» Aufgaben:
(1) Wie viele Menschen sind laut dem Ausgangstext bei der Befreiung des Irak ums Leben gekommen?
(2) Zitieren Sie aus dem Ausgangstext die Passage zwischen „Noch immer blieb“ und „zum Verschwörungstheoretiker erklärt.“, beide Stellen eingeschlossen.

» Ausgangstext:
§ §
Noch immer blieb das Argument, dass Saddam Hussein ein skrupelloser Diktator gewesen sei. Nun ist der Irak befreit. Mehr als eine Million Menschen sind dabei ums Leben gekommen. Ein Sektenkrieg zwischen Sunniten und Schiiten ist entbrannt. Wie eine Studie belegt, leiden in der Umgebung von Falludscha mehr Menschen an Strahlenerkrankungen als in Hiroschima nach dem Abwurf der Atombombe. Und das nennt sich „Befreiung“? Und wer auf die Ausbeutung der Bodenschätze durch internationale Konzerne verweist, wird zum Verschwörungstheoretiker erklärt.
§ §
» Datenteil:

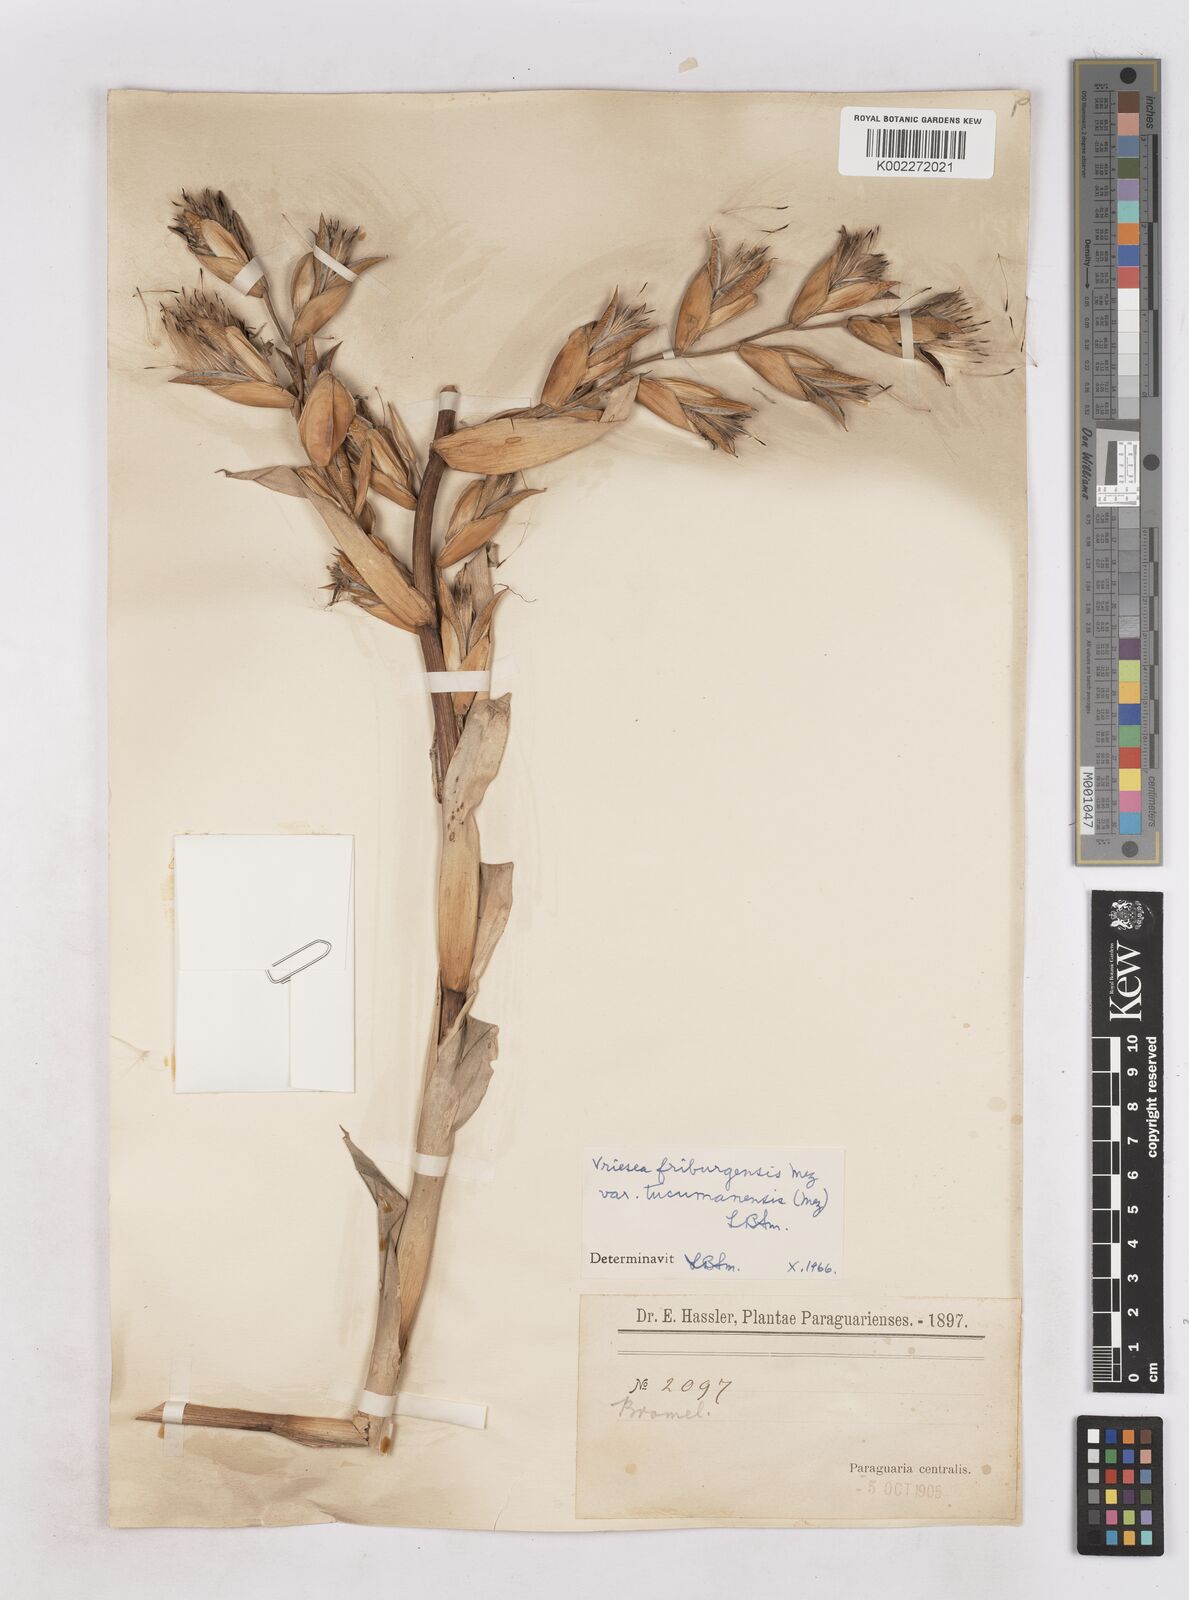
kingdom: Plantae
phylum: Tracheophyta
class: Liliopsida
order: Poales
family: Bromeliaceae
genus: Vriesea
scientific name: Vriesea friburgensis
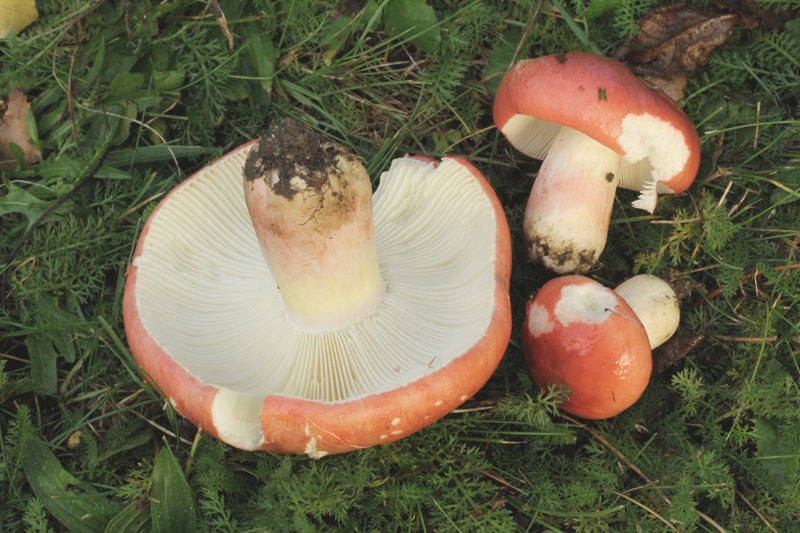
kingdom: Fungi
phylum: Basidiomycota
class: Agaricomycetes
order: Russulales
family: Russulaceae
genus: Russula
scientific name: Russula rosea
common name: fastkødet skørhat
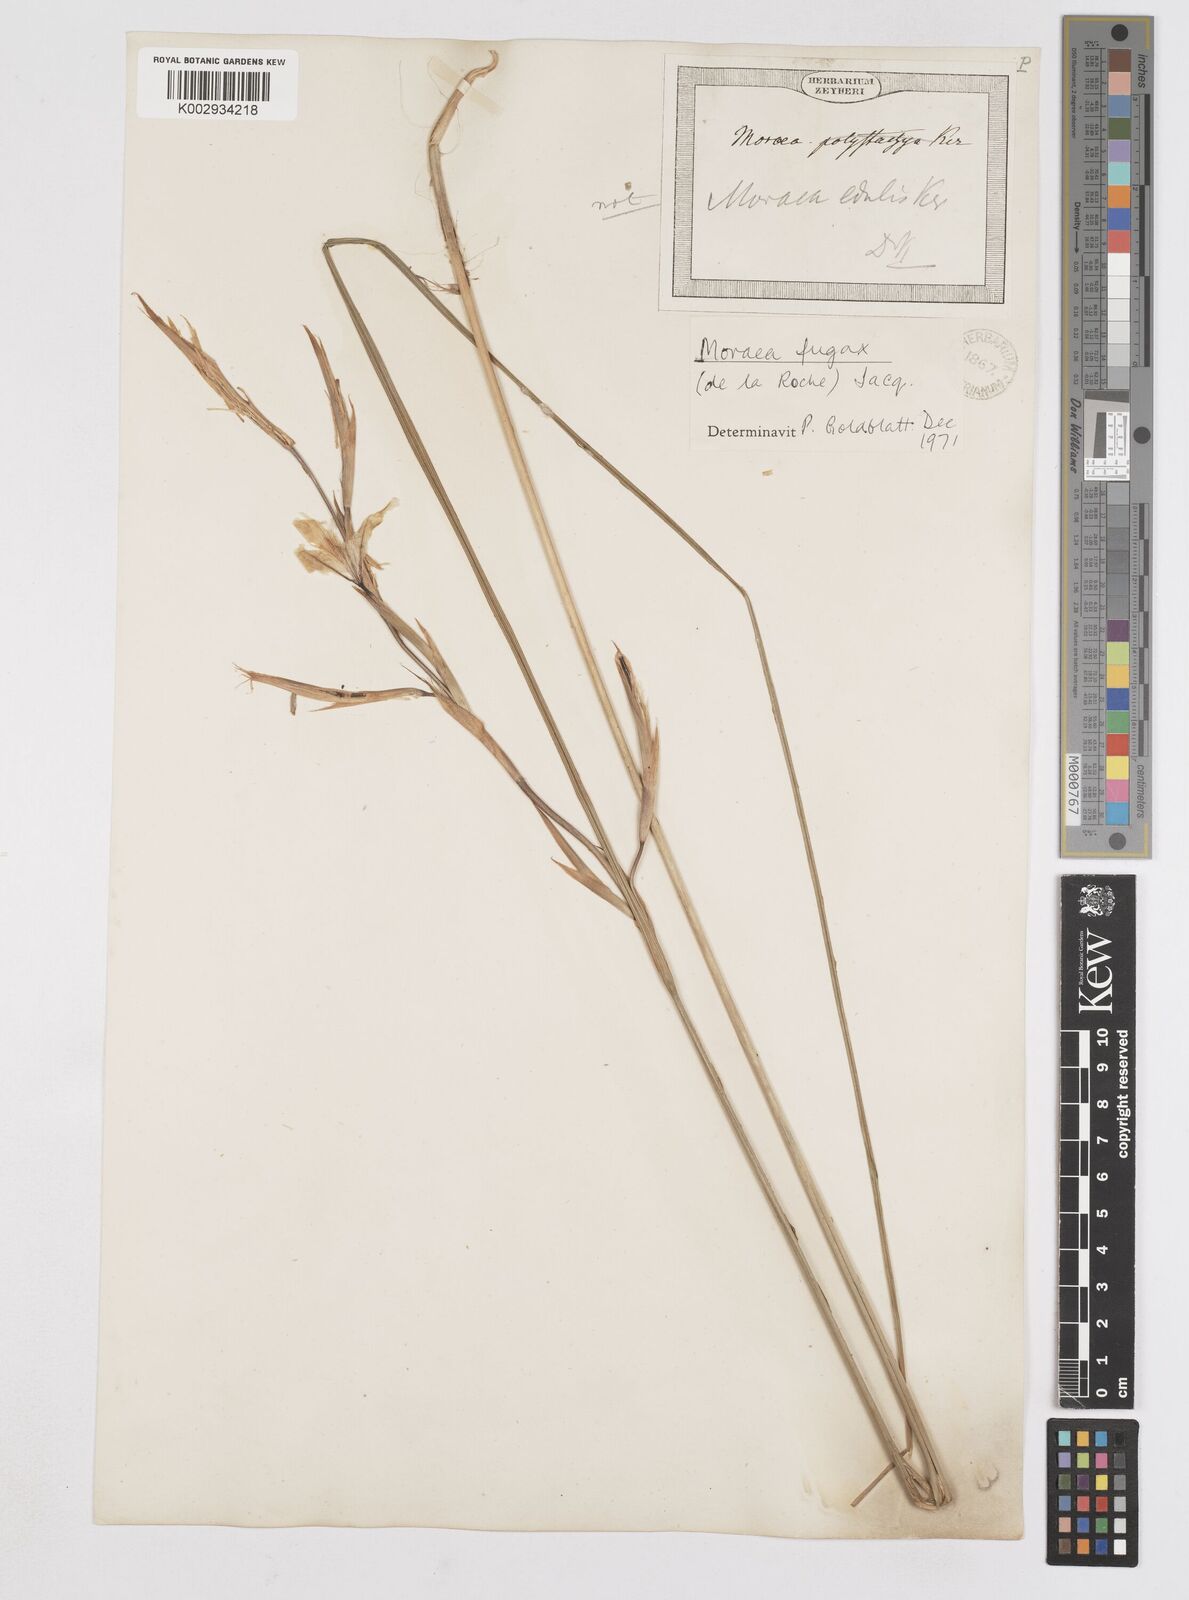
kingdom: Plantae
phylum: Tracheophyta
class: Liliopsida
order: Asparagales
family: Iridaceae
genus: Moraea
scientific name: Moraea fugax
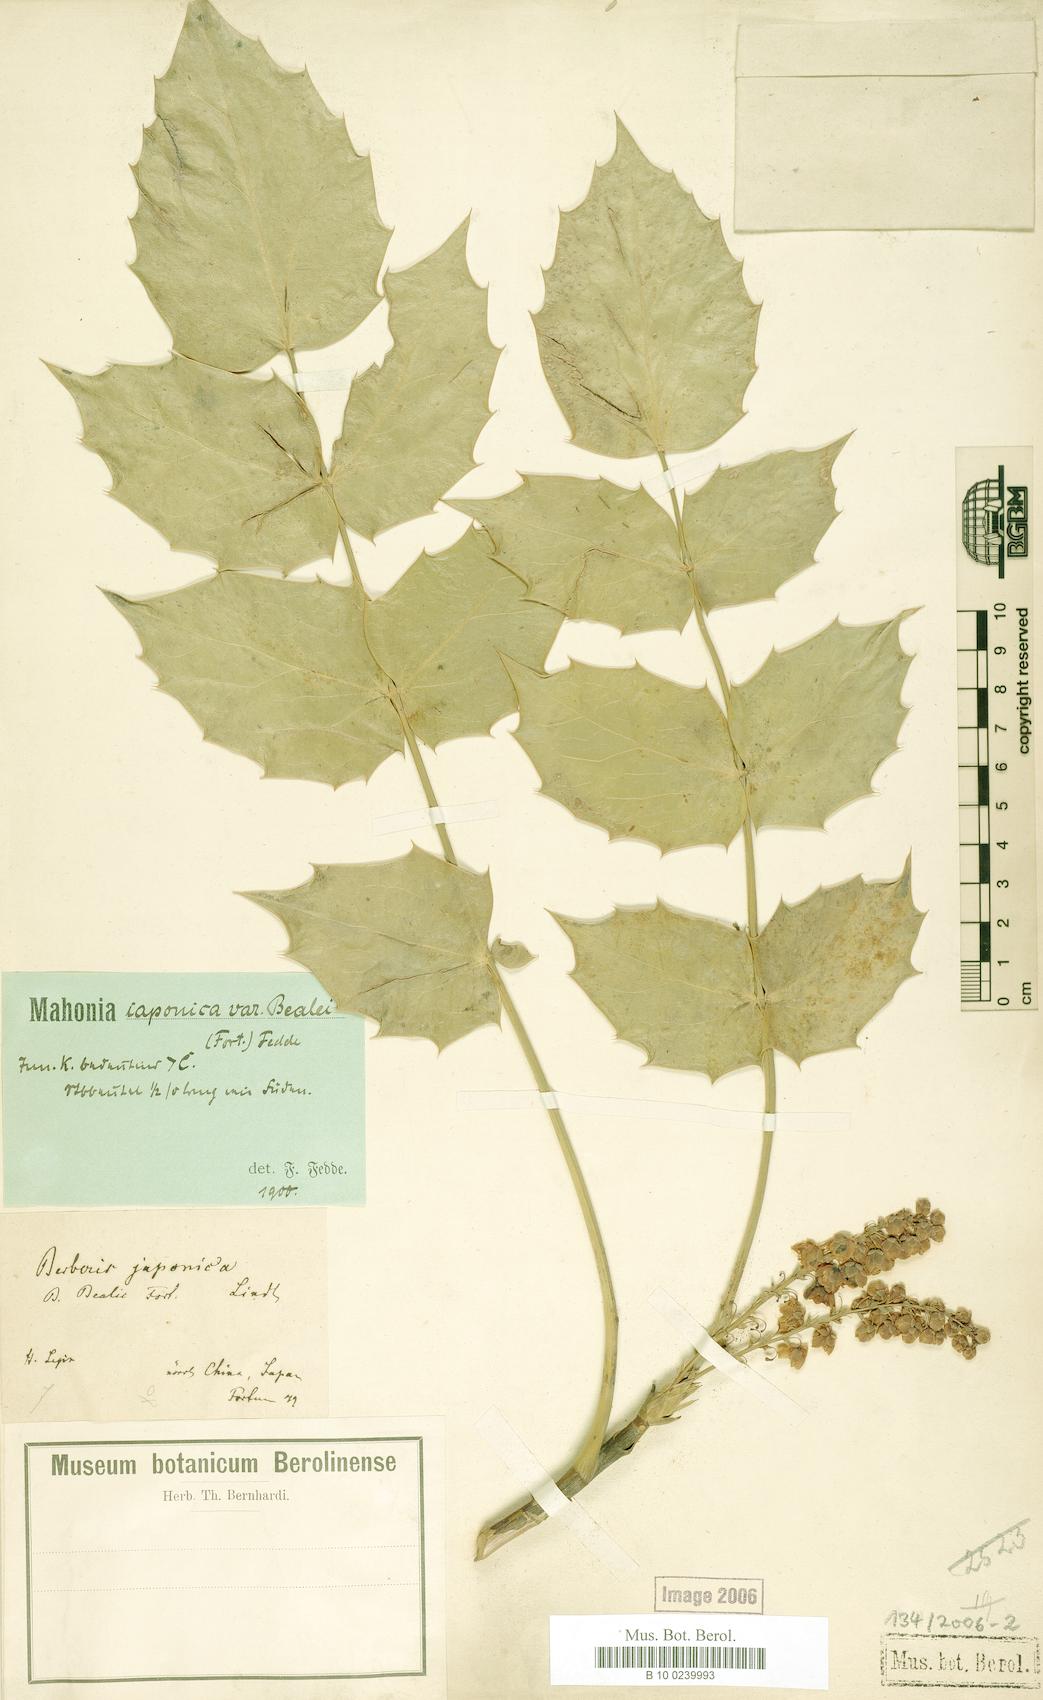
§ §
» Lösungen:
(1) Mehr als eine Million Menschen.

(2)
Noch immer blieb das Argument, dass Saddam Hussein ein skrupelloser Diktator gewesen sei. Nun ist der Irak befreit. Mehr als eine Million Menschen sind dabei ums Leben gekommen. Ein Sektenkrieg zwischen Sunniten und Schiiten ist entbrannt. Wie eine Studie belegt, leiden in der Umgebung von Falludscha mehr Menschen an Strahlenerkrankungen als in Hiroschima nach dem Abwurf der Atombombe. Und das nennt sich „Befreiung“? Und wer auf die Ausbeutung der Bodenschätze durch internationale Konzerne verweist, wird zum Verschwörungstheoretiker erklärt.